Question 571856: Find four consecutive even integers such that 4 times the sum of the first and fourth is 8 greater than 12 times the third. I have no idea how to do this problem. Someone explain it to me please?
Answer by mathsmiles(68)   (Show Source):
You can put this solution on YOUR website! So we're looking for 4 numbers. Let's make the first number X. (This is algebra, right?)
Since they're asking for even integers, the next number is X+2. Make sense?
The 3rd number is X+4.
The 4th number is X+6.
Next they say if we add the first and 4th and then multiply by 4 ...
4[(X) + (X+6)]
The results will be 8 more than 12 times the 3rd
So the other side of the equation is 12(X+4) but we need to add 8 to equal the first side since we know the first side is 8 more than this.
8+12(X+4)

===

__Exercise objective__
Rewrite the algebra thread from "Question 571856: Find" up to and including "X+2. Make sense?", replacing "even integers" with "odd integers" wherever it occurs. The material here comes from a separate source, unrelated to the algebra thread.

__Supplied information__
===

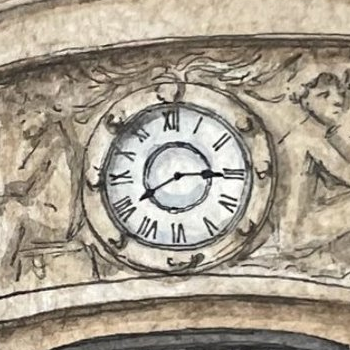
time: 8:15
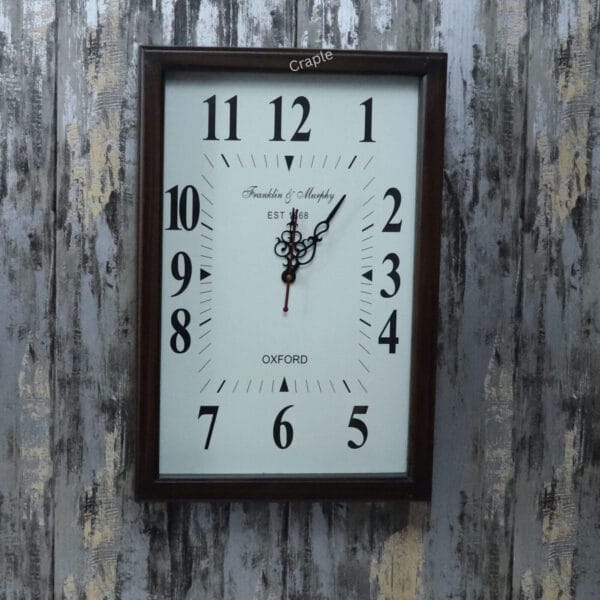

===

__Solution to this exercise__
Question 571856: Find four consecutive odd integers such that 4 times the sum of the first and fourth is 8 greater than 12 times the third. I have no idea how to do this problem. Someone explain it to me please?
Answer by mathsmiles(68)   (Show Source):
You can put this solution on YOUR website! So we're looking for 4 numbers. Let's make the first number X. (This is algebra, right?)
Since they're asking for odd integers, the next number is X+2. Make sense?